The Netherlands inflation numbers appear particularly alarming at 11.2%; however, this is partly a result of how the Dutch utility data is calculated.
While fear and uncertainty continue to rise, people will likely continue to seek stability to secure their future. Bitcoin will certainly be a strong consideration for many as to where to store wealth in times of record-breaking inflation. High inflation can be a good reason for people to investigate hard money. Countries that experienced hyperinflation recently such as Venezuela or Argentina have been on the forefront of adoption as people are looking for alternatives.

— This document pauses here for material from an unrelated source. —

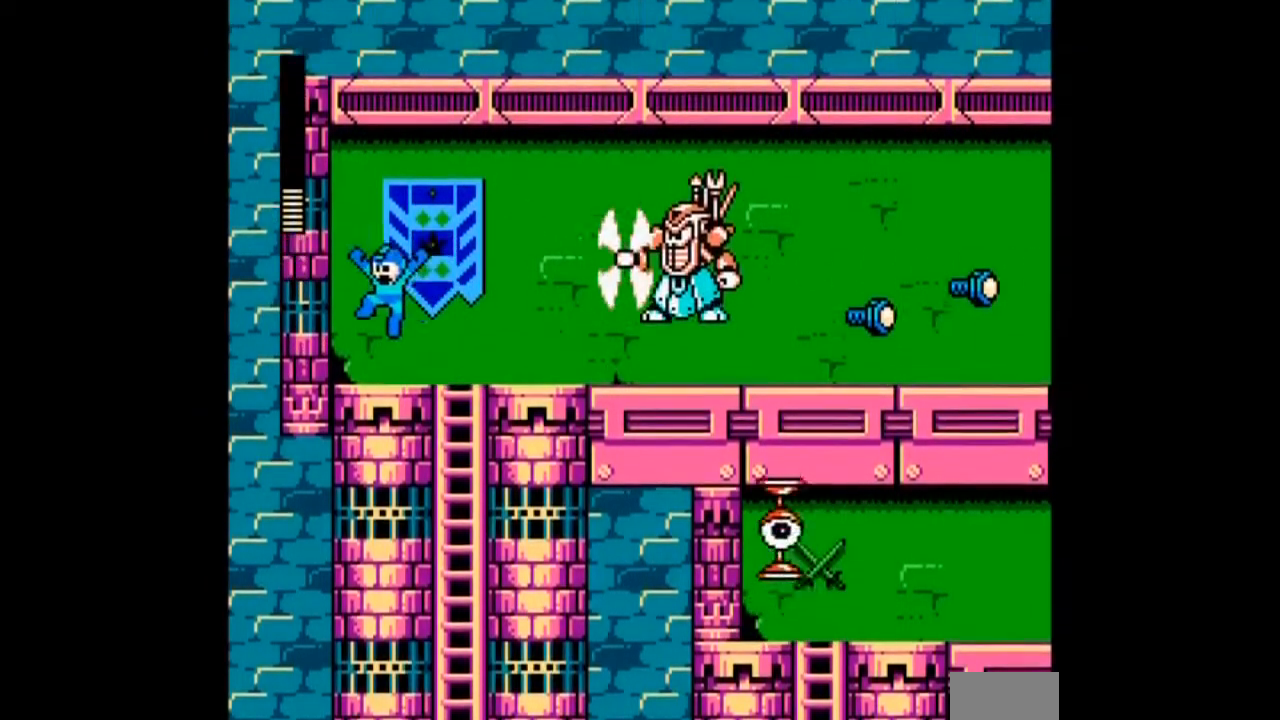
{"buttons": ["A"], "events": [[100, "DPAD_RIGHT", "down"], [167, "DPAD_RIGHT", "up"], [301, "DPAD_LEFT", "up"]]}
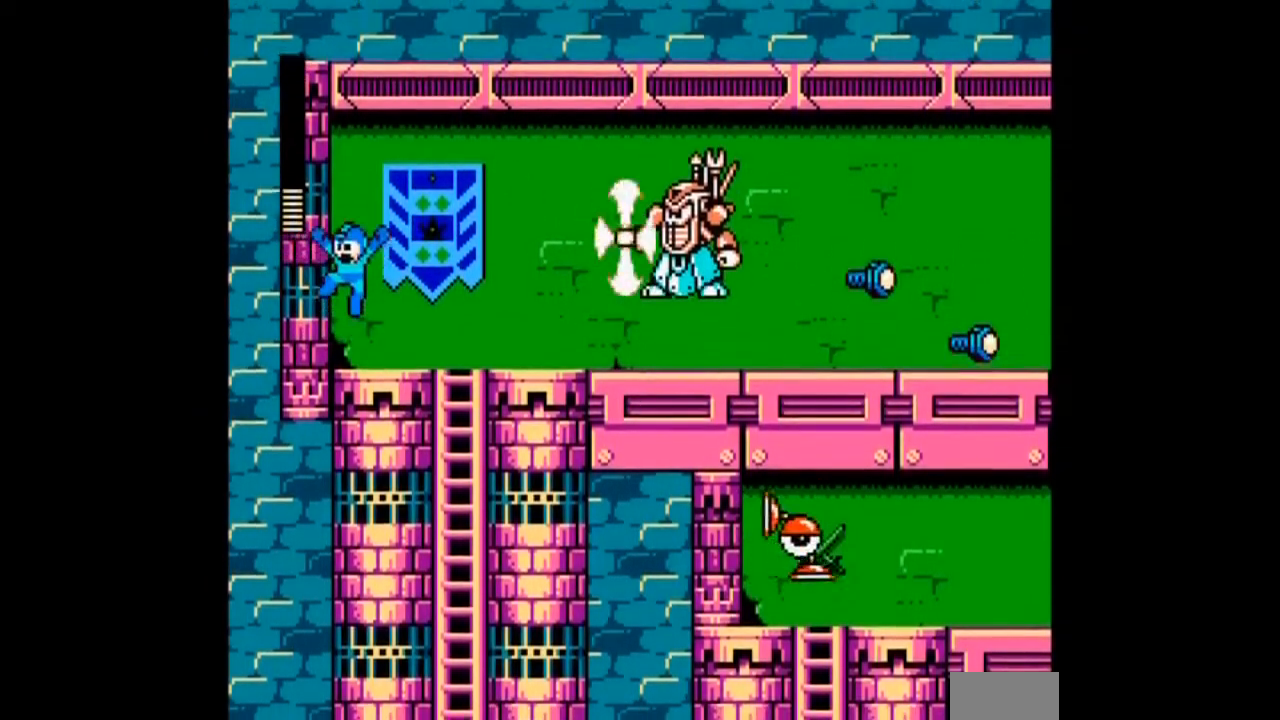
{"buttons": ["A", "B"], "events": [[434, "B", "down"]]}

Real estate prices have indicated inflation too. The comparison of European member states show that house prices went up over 20% in most countries, and over 100% in Lithuania, Austria, Czech Republic and Latvia. Are people trying to protect their money by buying real estate?
Skeptics of the Euro and fractional reserve banking have predicted the final fiat currency crisis in the EU for many years. “Solving the problems caused by printing money by printing more money doesn’t work”, so the anti-money-printing wisdom. But central bankers such as Christine Lagarde have shown that they can print money for a long time. And we all remember the famous announcement made by Mario Draghi “whatever it takes”. There is no magic. The show must go on and the only way to keep it going is by printing money. The european central bank discusses “going full zimbabwe” openly in a working paper with the title “Whatever it takes: what’s the impact of a major nonconventional monetary policy intervention?”
Meanwhile, the ECB’s balance sheet equals to 82% of Eurozone GDP.. The balance sheet of the Bank of Japan equals 137% of the GDP. Is the ECB on the way to the 100-140% range?
Consumers are the ones to bear the cost for the largest financial experiment in recent history. Their governments use taxpayer’s money to service debt. Debt that voters may never agreed to. But voters are now expected to deal with higher prices.
Bitcoiners are warning about the risks of paper currency since the birth of bitcoin. With bitcoin, they believe, a fair monetary system can be built. And they seek protection from the wealth transfer that inflation causes.